### WHAT YOU NEED TO DO
Render the records from their first line through the line containing "What is the approximate value of", both included, as a JSON list of strings with one string per line and blank lines omitted.

* * * * * * *

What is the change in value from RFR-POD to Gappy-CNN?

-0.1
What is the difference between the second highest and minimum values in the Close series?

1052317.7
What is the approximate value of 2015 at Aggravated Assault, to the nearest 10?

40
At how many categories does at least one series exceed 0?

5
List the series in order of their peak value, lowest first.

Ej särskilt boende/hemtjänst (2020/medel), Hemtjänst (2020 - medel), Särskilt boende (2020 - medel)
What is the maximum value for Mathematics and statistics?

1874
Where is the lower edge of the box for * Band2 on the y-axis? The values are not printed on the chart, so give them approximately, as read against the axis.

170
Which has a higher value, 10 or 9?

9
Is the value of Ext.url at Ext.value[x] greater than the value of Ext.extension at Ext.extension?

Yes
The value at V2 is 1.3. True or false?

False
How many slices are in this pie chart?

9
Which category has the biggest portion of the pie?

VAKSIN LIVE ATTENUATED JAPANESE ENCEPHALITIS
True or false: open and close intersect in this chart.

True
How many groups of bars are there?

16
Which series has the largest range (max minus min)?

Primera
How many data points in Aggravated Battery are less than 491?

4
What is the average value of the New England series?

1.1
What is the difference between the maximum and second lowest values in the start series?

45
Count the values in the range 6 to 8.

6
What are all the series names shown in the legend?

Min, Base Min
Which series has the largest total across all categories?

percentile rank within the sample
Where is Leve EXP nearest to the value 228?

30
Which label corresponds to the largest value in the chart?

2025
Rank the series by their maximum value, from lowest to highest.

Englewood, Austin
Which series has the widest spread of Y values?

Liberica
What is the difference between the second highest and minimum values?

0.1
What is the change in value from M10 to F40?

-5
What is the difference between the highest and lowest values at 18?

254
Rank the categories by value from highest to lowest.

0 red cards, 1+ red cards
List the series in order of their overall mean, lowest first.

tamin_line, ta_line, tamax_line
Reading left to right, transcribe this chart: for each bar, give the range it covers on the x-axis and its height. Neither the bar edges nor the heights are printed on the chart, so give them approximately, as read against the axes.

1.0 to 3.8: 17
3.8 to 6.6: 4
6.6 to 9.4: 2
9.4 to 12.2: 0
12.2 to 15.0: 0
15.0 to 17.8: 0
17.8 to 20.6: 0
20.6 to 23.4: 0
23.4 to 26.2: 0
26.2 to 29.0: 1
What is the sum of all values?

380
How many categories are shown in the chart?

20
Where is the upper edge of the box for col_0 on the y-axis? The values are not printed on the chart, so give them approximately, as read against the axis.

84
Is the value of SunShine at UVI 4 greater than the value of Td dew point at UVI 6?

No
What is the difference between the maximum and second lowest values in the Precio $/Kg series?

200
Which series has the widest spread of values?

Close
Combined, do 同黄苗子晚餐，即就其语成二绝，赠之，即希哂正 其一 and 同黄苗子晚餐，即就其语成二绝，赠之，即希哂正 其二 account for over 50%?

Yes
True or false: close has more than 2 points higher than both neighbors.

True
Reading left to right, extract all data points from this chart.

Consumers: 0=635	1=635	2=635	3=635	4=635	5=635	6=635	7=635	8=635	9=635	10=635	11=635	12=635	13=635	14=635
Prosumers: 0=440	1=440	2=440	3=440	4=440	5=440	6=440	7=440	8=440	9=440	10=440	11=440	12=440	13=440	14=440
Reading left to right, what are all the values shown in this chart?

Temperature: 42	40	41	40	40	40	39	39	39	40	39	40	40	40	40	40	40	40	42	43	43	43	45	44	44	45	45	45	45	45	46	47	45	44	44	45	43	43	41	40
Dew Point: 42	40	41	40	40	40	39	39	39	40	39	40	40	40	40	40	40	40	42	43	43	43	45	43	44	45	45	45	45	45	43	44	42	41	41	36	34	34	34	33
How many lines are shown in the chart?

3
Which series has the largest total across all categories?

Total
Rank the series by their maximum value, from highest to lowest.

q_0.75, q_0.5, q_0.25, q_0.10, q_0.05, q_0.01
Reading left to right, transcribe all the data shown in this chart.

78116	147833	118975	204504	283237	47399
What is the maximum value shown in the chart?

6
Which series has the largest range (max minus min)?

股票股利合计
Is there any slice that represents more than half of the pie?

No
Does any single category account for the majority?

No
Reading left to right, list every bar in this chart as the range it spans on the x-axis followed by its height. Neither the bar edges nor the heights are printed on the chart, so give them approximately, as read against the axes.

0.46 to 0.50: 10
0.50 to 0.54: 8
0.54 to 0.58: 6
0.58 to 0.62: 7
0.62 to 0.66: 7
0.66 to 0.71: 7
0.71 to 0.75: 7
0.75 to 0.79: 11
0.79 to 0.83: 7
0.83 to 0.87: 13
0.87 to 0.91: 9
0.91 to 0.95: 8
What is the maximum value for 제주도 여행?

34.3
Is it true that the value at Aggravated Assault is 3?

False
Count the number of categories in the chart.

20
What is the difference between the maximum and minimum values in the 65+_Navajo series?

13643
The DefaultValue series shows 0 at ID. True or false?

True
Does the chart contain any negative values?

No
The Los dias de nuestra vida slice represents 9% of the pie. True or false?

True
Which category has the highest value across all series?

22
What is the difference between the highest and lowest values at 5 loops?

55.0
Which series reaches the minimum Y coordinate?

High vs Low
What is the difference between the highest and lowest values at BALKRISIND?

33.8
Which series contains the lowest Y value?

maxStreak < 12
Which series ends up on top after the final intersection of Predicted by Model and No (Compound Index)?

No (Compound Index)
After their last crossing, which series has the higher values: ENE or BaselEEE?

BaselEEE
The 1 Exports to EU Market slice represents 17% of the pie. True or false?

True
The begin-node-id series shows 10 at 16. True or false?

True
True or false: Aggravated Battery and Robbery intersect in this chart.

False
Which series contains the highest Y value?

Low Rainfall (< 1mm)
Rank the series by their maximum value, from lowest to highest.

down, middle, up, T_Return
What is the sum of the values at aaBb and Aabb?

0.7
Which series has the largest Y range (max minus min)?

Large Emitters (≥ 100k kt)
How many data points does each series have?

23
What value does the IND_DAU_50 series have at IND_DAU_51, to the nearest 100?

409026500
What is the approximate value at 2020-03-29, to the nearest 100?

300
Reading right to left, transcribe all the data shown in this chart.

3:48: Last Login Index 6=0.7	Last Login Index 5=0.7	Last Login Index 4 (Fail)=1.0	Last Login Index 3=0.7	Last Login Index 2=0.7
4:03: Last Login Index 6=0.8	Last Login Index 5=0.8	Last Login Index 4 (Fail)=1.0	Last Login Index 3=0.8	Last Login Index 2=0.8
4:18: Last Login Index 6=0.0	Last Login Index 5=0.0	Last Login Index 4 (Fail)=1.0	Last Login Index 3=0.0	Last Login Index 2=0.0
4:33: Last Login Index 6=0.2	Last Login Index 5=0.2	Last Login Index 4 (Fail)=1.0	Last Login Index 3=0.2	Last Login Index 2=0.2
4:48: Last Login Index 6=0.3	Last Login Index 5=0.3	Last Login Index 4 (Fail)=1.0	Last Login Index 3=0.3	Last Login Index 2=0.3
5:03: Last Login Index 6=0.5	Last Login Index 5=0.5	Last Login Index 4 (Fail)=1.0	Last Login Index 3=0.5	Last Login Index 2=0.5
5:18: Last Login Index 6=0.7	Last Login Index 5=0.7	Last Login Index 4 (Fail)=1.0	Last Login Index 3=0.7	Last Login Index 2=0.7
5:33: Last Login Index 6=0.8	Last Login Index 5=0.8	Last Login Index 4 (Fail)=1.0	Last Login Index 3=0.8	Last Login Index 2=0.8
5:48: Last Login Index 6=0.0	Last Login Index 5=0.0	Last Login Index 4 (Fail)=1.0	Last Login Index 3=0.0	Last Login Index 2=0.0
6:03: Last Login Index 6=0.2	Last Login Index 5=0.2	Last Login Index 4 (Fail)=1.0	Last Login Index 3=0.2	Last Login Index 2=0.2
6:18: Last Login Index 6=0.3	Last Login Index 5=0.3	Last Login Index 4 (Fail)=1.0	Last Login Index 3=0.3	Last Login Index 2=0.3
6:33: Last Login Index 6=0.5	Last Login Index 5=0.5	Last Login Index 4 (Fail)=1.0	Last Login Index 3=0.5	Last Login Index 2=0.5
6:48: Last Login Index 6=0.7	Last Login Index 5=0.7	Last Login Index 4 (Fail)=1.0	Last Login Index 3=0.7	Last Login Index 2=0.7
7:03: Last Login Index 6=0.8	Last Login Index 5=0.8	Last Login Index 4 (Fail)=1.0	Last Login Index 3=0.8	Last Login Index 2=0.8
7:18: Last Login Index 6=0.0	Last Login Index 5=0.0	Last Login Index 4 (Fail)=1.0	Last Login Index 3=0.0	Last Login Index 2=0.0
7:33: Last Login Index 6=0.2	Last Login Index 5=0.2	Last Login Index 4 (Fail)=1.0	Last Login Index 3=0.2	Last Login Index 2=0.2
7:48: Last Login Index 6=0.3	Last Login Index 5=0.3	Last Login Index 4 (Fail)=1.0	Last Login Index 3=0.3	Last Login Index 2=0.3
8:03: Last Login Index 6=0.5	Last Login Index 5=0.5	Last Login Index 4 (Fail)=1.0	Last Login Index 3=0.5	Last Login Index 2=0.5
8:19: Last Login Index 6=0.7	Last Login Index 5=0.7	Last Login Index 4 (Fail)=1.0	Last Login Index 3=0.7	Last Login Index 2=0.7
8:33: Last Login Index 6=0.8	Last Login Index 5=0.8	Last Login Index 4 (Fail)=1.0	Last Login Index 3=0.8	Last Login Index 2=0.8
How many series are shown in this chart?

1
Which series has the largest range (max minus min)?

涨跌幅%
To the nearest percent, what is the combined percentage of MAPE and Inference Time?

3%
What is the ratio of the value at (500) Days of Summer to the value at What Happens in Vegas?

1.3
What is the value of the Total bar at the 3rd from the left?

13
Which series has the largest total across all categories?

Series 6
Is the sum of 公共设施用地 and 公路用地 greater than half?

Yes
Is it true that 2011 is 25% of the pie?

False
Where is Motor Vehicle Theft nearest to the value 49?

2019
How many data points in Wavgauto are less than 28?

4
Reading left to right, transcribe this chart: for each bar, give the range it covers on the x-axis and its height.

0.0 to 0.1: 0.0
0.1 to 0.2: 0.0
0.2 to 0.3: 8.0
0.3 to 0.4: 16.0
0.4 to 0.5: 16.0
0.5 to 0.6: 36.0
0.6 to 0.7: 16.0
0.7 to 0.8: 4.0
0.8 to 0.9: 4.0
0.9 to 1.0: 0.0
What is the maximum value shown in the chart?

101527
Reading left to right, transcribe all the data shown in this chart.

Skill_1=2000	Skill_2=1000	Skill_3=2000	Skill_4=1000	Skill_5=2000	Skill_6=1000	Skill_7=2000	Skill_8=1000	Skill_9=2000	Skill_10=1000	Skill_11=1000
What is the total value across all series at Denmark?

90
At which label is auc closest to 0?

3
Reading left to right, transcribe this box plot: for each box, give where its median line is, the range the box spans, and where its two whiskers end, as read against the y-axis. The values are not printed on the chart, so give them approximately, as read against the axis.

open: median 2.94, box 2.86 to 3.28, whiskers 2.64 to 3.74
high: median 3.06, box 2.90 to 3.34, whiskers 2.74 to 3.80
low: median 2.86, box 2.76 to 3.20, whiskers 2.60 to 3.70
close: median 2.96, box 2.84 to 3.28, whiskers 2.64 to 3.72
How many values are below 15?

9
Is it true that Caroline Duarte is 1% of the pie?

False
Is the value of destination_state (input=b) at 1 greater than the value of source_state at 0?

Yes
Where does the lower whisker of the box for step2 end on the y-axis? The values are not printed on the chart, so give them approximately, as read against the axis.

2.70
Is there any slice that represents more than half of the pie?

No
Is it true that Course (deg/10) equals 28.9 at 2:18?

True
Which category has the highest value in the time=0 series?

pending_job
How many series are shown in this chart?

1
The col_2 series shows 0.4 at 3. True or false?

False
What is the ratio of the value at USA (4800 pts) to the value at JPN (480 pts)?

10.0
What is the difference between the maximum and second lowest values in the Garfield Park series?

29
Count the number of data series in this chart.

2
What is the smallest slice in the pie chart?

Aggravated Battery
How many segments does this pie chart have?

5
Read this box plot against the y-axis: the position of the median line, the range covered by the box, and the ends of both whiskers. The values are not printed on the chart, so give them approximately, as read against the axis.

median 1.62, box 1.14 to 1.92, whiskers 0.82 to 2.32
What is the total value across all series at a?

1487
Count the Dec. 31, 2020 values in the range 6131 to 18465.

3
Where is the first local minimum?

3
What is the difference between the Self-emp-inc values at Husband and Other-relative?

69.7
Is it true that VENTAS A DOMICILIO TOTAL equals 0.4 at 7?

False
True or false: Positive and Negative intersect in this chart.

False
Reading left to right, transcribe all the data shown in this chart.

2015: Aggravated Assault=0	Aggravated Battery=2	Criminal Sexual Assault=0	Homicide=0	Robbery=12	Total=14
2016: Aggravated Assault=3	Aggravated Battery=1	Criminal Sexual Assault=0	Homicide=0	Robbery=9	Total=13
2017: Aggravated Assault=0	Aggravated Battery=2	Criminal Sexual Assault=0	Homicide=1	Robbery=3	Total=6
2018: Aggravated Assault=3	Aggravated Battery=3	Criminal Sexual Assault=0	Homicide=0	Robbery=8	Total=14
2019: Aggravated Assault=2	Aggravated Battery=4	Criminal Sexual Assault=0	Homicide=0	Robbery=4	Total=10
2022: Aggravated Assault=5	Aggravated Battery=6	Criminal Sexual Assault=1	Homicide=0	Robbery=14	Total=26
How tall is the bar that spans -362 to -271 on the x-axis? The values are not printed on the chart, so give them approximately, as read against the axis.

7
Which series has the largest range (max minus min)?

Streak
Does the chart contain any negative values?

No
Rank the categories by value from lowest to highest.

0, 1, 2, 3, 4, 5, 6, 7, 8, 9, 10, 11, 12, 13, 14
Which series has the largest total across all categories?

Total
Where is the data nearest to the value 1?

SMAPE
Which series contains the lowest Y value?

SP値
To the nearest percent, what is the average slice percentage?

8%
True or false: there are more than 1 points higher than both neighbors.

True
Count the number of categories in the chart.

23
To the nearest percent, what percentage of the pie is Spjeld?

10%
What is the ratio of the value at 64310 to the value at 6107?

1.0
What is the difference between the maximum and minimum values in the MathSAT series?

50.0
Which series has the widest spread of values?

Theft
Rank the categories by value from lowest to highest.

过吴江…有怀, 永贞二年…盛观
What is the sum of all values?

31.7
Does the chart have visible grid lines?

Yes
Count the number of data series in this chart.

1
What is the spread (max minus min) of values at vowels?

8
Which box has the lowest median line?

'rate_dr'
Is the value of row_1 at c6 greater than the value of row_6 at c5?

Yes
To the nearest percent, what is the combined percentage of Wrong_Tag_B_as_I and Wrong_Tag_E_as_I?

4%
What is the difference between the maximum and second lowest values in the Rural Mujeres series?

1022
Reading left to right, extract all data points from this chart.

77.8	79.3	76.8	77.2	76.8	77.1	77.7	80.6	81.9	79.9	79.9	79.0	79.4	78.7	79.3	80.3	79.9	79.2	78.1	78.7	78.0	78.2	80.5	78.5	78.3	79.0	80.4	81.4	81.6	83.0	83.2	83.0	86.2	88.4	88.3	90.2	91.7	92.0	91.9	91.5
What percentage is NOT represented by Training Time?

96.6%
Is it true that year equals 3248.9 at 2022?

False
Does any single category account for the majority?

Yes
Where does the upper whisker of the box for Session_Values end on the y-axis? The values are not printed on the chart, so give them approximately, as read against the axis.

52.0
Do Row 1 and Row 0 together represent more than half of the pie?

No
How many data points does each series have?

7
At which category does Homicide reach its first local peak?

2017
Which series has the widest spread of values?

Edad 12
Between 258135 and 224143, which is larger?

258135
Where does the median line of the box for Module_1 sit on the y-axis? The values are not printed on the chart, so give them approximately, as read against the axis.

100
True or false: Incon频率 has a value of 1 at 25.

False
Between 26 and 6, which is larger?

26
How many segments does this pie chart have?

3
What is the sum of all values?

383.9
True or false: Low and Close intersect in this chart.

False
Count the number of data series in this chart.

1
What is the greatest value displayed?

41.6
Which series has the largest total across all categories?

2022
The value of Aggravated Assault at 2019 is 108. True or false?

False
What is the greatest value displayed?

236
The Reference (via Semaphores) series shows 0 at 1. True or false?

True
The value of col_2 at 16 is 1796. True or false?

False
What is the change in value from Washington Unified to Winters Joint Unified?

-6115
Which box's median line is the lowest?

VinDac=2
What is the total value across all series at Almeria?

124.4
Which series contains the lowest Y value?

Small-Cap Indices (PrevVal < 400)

* * * * * * *

### TASK SOLUTION
[
  "What is the change in value from RFR-POD to Gappy-CNN?",
  "-0.1",
  "What is the difference between the second highest and minimum values in the Close series?",
  "1052317.7",
  "What is the approximate value of 2015 at Aggravated Assault, to the nearest 10?"
]